Newswise — Congenital olfactory disorders (CODs) are rare but impactful conditions that impair the sense of smell from birth. These disorders can significantly affect a child’s appetite, nutrition, safety awareness, and overall quality of life. Despite their clinical importance, treatment options for CODs remain limited and largely ineffective, with no established therapies capable of restoring olfactory function in pediatric patients. Recent advances in regenerative medicine and stem cell therapy offer promising avenues for addressing sensory deficits.
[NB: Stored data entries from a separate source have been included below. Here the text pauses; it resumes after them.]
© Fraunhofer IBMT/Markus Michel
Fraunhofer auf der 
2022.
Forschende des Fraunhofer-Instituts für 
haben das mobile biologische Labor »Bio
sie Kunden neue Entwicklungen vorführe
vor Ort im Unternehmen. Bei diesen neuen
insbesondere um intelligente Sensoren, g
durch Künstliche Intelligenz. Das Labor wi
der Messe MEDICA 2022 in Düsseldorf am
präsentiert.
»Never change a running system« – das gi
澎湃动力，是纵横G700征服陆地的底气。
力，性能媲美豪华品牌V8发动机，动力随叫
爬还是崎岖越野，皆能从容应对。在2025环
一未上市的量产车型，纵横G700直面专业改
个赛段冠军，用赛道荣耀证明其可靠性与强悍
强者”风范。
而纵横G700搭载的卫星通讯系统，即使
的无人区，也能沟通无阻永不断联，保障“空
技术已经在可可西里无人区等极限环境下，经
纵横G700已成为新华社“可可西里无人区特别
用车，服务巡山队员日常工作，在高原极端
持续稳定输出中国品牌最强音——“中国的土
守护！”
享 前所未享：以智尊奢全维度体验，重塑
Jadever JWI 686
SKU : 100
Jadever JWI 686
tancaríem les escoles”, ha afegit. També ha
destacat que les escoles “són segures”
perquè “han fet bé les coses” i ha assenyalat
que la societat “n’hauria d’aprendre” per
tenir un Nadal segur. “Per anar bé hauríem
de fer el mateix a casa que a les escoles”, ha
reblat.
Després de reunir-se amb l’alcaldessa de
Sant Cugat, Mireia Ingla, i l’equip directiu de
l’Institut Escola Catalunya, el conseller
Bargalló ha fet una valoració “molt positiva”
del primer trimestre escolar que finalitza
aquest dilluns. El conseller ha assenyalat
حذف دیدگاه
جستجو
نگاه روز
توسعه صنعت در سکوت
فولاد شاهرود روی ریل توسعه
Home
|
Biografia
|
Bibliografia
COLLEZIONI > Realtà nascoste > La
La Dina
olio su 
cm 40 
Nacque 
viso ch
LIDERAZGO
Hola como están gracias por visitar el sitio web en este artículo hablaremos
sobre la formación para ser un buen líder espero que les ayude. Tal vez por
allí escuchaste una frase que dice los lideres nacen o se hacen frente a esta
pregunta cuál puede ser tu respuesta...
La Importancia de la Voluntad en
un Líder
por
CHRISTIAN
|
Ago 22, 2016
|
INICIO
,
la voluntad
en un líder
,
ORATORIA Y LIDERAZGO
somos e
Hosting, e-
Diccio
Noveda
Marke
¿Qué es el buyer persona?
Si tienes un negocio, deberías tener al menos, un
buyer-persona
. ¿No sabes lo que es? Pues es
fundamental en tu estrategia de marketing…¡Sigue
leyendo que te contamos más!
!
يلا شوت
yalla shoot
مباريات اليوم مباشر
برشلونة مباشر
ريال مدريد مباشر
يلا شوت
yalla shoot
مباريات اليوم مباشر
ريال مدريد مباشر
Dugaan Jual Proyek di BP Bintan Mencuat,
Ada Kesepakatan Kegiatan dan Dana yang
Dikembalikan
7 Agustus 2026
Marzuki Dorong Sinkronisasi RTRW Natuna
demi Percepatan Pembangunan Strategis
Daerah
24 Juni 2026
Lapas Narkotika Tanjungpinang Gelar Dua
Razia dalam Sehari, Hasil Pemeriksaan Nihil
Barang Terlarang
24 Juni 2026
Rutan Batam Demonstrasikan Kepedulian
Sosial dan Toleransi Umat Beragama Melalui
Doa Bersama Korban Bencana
Nasal epithelial stem cells have emerged as a viable candidate for therapeutic intervention due to their accessibility and intrinsic ability to differentiate into olfactory sensory neurons. Preliminary studies suggest their potential in promoting the regeneration of the olfactory epithelium and functional recovery. However, long-term data on the efficacy and safety of such approaches in children are lacking.

AIM

To evaluate the long-term efficacy and safety of autologous nasal epithelial stem cell transplantation for the treatment of CODs in children.

METHODS

This prospective, single-center study enrolled 50 children aged 3-15 years with CODs. All patients underwent autologous nasal epithelial stem cell transplantation and were followed up for 3 years. The primary outcome measure was change in olfactory function, assessed using the Sniffin’ Sticks test and the University of Pennsylvania Smell Identification Test – Children’s Version. Secondary outcomes included quality of life (measured by the Pediatric Quality of Life Inventory™ and a custom olfaction-specific questionnaire), safety, endoscopic evaluation, and electro-olfactogram measurements. Data were analyzed using repeated measures analysis of variance, Friedman’s test, and multiple regression analysis.

RESULTS

The mean composite olfactory score increased from 8.3 ± 4.7 at baseline to 52.6 ± 18.9 at the 3-year follow-up (P < 0.001). Significant improvement (≥ 50% increase in score) was observed in 60% of patients, with 24% showing moderate improvement. Quality of life scores improved significantly across all domains (P < 0.001). No serious adverse events were reported. Minor complications occurred in 16% of patients, which resolved within 2 weeks. Endoscopic evaluation revealed normal-appearing olfactory epithelium in 84% of patients at 3 years, compared to 24% at baseline (P < 0.001). Electro-olfactogram amplitudes increased from 0.11 ± 0.08 mV to 0.67 ± 0.31 mV (P < 0.001). Age at intervention (β = 0.31, P = 0.02) and baseline residual olfactory function (β = 0.45, P < 0.001) were positively associated with treatment outcomes.

CONCLUSION

Autologous nasal epithelial stem cell transplantation demonstrates significant and sustained improvements in olfactory function and quality of life in children with CODs, with a favorable safety profile over a 3-year follow-up period. This approach represents a promising advancement in the treatment of pediatric sensory disorders.